Em 2012, Boll começou a registrar conversas na língua. “Dois anos depois, montei a primeira versão do dicionário em hunsriqueano e sigo atualizando-o toda a vez que me deparo com uma palavra nova”, conta. O dicionário está disponível online para download e inclui mais de mil verbetes.

Italiano dos trópicos

Talvez o caso mais curioso de línguas de imigração brasileiras seja o talian, que é, desde 2014, Patrimônio Cultural do Brasil, além de língua cooficial em oito cidades do sul brasileiro.

“O talian, também conhecido como vêneto-brasileiro, se formou do contato entre a variedades do italiano faladas na região do Vêneto, na Itália, e as do português faladas na metade do século 19”, explica Morello.

Assim como o hunsriqueano, o talian tem dicionário e até um material de gramática, que é usado em Serafina Correa, no Rio Grande do Sul. Também há livros, jornais, cantigas e músicas no idioma.
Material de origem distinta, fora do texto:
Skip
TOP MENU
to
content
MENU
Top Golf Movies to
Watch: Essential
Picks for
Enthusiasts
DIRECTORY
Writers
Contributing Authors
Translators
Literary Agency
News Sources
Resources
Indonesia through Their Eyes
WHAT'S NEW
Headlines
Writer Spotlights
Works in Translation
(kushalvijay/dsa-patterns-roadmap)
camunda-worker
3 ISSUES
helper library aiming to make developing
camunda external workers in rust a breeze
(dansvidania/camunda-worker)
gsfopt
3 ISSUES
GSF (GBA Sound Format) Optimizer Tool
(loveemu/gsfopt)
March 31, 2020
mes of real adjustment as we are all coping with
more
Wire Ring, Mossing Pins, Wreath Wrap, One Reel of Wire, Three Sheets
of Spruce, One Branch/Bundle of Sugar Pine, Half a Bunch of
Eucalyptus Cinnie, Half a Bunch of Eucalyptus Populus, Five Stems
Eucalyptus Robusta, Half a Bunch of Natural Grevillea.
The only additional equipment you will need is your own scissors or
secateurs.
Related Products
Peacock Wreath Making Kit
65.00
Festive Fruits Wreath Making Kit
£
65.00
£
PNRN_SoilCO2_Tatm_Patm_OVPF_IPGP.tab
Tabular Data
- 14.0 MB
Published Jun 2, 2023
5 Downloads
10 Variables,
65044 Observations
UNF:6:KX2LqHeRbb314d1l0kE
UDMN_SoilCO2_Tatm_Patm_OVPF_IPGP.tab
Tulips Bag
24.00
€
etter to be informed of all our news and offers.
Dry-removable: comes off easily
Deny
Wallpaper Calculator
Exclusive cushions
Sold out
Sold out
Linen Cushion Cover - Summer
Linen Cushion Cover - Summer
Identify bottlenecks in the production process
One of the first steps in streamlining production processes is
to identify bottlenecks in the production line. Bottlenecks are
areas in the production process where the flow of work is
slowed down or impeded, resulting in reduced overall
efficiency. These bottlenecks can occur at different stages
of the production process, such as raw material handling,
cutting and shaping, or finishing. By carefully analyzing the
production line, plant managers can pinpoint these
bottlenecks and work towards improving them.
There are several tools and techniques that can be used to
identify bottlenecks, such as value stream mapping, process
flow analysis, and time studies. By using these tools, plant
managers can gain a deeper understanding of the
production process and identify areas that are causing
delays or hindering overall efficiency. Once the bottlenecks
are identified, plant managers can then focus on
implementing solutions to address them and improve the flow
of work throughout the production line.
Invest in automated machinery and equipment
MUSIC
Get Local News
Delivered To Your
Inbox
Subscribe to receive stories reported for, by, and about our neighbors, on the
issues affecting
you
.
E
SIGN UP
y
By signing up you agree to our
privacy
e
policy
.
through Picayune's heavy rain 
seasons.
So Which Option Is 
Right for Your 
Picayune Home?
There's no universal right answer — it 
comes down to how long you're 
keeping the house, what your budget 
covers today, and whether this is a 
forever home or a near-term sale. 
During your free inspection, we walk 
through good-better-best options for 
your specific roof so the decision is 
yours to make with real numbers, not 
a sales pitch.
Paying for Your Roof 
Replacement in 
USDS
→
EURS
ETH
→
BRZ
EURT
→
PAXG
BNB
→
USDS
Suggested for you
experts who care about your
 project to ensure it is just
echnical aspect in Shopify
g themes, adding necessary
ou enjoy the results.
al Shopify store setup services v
Pelo menos 200 estações de rádio brasileiras transmitem em talian. Uma delas é a Rádio Brasil Talian. “Somos uma rádio cultural e colaborativa feita por descendentes de italianos que, de forma gratuita, fazem a programação diária em talian”, explica o responsável pela RBT, Luiz Agostinho Radaelli. “O talian está no coração de nossos ouvintes, já que as primeiras palavras que muitos deles ouviram de suas mães foram pronunciadas nesse idioma.”

A italiana Giorgia Miazzo veio ao Brasil para um intercâmbio nos anos 2000 e descobriu as comunidades “talianas”. “A minha família, assim como muitos moradores antigos do norte da Itália, não fala o italiano oficial, mas dialetos. Assim que cheguei ao Brasil, percebi que muitos falavam uma língua praticamente igual ao vêneto, dialeto que falo em casa”, conta.

Desde então, Miazzo passou a pesquisar o talian e escreveu o livro didático Cantando in Talian, que já foi usado em algumas cidades do Brasil. “O que está nos livros escolares é uma história italiana da imigração no Brasil, mas não há nada da cultura ‘taliana“, comenta Miazzo.

“Há uma enorme importância cultural para todos os brasileiros no ato de manter vivas as línguas de imigração, porque o Brasil não seria como é, rico e diverso, se não fosse pela presença histórica de todos esses grupos e suas línguas”, afirma Morello. A linguista considera ser urgente que o país tenha um censo linguístico para mapear com precisão todas as línguas faladas no Brasil.